Der neue PayPal-CEO Enrique Lores hat die langfristigen Finanzziele gestrichen, was zu Verunsicherung bei Investoren führt. Parallel startet die Tochter Venmo einen internationalen Expansionskurs.

PayPal Aktie
Kurz & knapp:
  • Neuer CEO streicht langfristige Finanzprognosen
  • Aktie verliert seit Jahresbeginn fast ein Viertel
  • Venmo startet internationalen Zahlungsdienst
  • Anstehende Sammelklage als Risikofaktor

Der Führungswechsel beim Zahlungsdienstleister hinterlässt Spuren. Seit Anfang März lenkt Enrique Lores die Geschicke des Unternehmens. Als eine seiner ersten Amtshandlungen kassierte er die langfristigen Finanzprognosen ein.
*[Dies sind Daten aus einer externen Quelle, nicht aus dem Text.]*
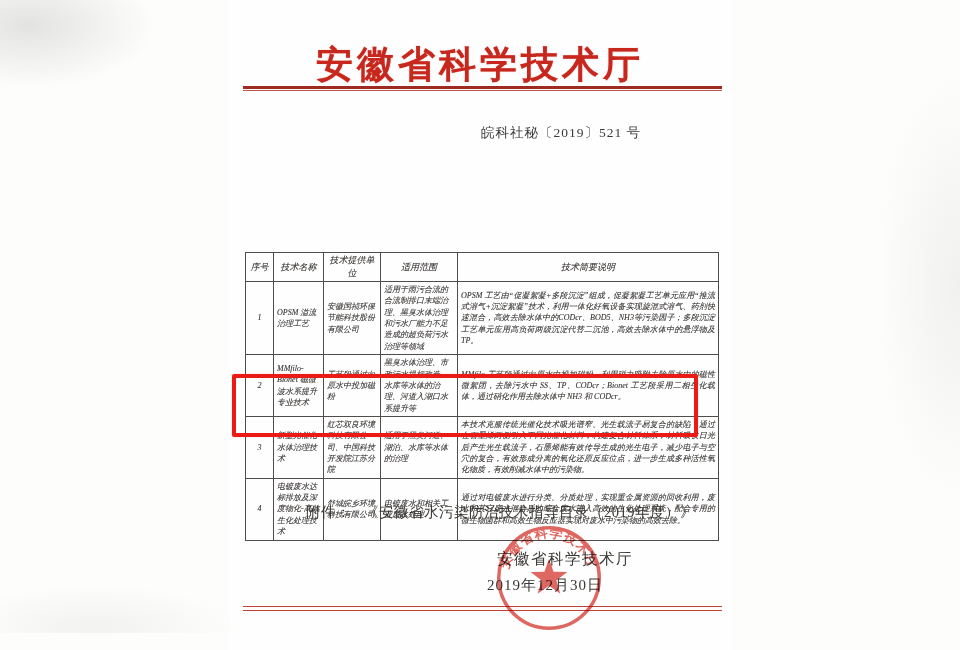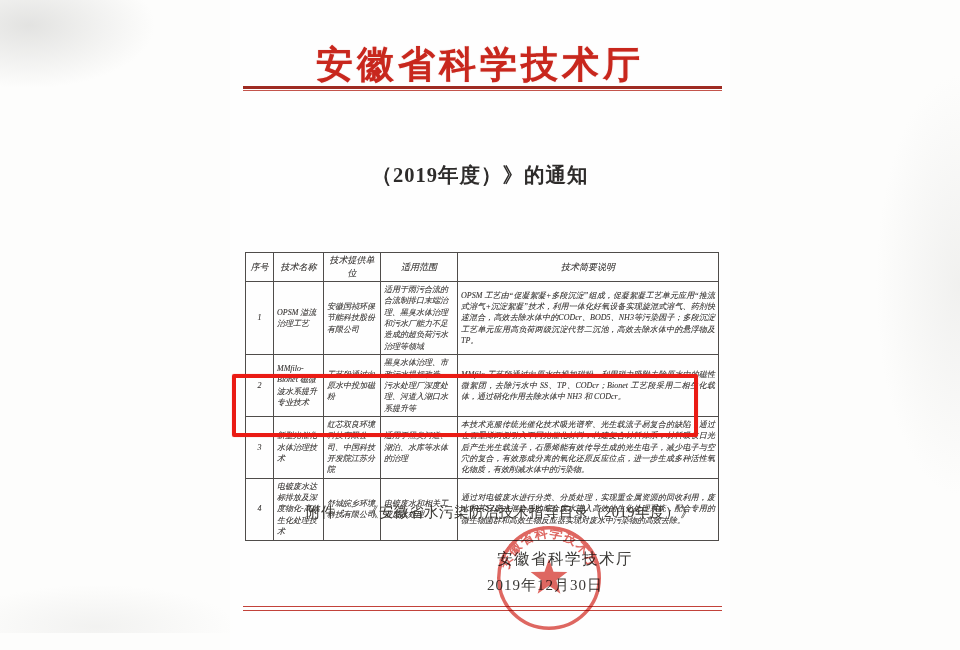"皖科社秘〔2019〕521 号" div.doc-number { html: none -> <div>皖科社秘〔2019〕521 号</div> }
Obwohl der Konzern gleichzeitig seine Tochter Venmo für den internationalen Markt öffnet, reagieren Investoren auf die fehlenden Zielvorgaben mit Zurückhaltung.
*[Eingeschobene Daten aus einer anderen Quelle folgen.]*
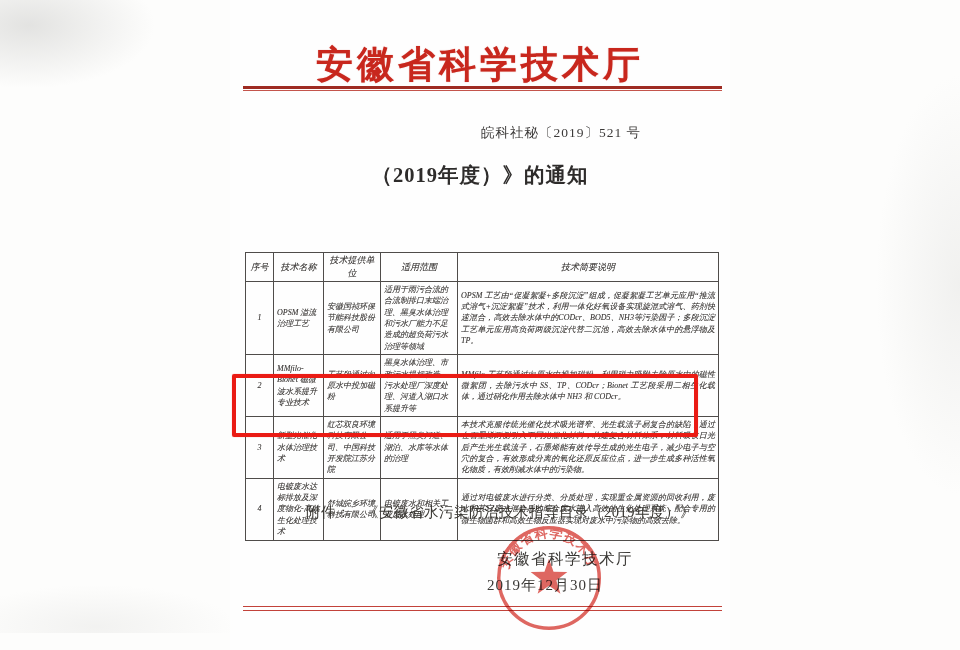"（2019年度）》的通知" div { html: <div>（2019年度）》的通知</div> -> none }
Strategiewechsel bringt Unsicherheit

Der plötzliche Kurswechsel unter dem neuen CEO fordert seinen Tribut. Lores löste im Februar Alex Chriss ab und strich umgehend die langfristigen Ausblicke. Dieser Schritt entzieht dem Markt wichtige Orientierungspunkte. Analysten reagieren entsprechend vorsichtig und vergeben mehrheitlich ein „Hold“-Rating bei einem durchschnittlichen Kursziel von rund 59 US-Dollar. Die aktuelle Verunsicherung spiegelt sich im Kursverlauf wider: Mit einem gestrigen Schlusskurs von 38,26 Euro summiert sich das Minus seit Jahresbeginn bereits auf knapp 23 Prozent.

Venmo greift international an

Parallel zum Umbau auf der Führungsebene treibt das Unternehmen das operative Geschäft voran. Am Dienstag integrierte der Konzern Venmo in sein globales Netzwerk. Nutzer können nun grenzüberschreitend in 90 Märkten Geld senden und empfangen. Damit vergrößert sich die Zielgruppe auf einen Schlag um etwa 200 Millionen potenzielle Anwender.
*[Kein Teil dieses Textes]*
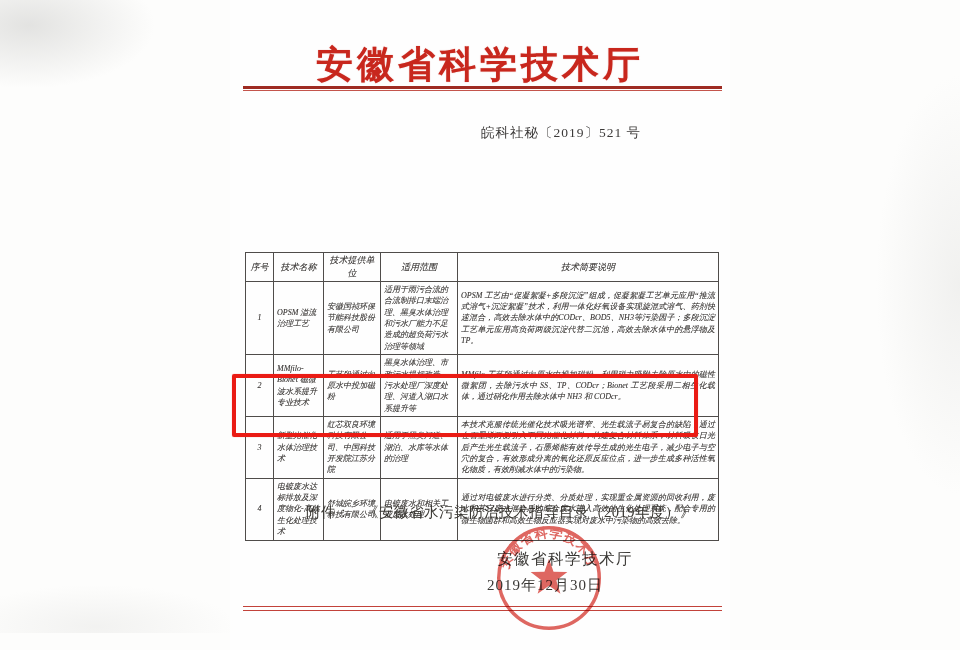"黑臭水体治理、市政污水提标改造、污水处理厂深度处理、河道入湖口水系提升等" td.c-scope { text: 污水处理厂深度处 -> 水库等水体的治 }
Der Schritt soll die Fragmentierung der Plattformen beenden. Interne Daten zeigen, dass fast die Hälfte der US-Nutzer für Überweisungen bisher die App wechseln musste. Bei der jüngeren Generation Z lag dieser Wert sogar bei 52 Prozent. Um die internationale Akzeptanz schnell zu steigern, verzichtet der Anbieter bis Ende August auf Gebühren für grenzüberschreitende Transfers. Damit tritt der Bezahldienst in direkte Konkurrenz zu etablierten Playern wie Wise oder Western Union.

Fokus auf Margen und Rechtsstreitigkeiten

Der Vorstoß in den internationalen Überweisungsmarkt birgt Potenzial. Das weltweite Volumen für grenzüberschreitende Zahlungen soll bis 2032 auf 62 Billionen US-Dollar anwachsen. Der geplante Umbau zu einer gebührenbasierten Technologieplattform zielt dabei auf höhere Margen ab. Kurzfristig rücken jedoch juristische Termine in den Vordergrund: Bis zum 20. April läuft eine Frist für eine anhängige Sammelklage. Neben der fehlenden Prognose stellt dieser Rechtsstreit einen weiteren konkreten Risikofaktor für die kommenden Wochen dar.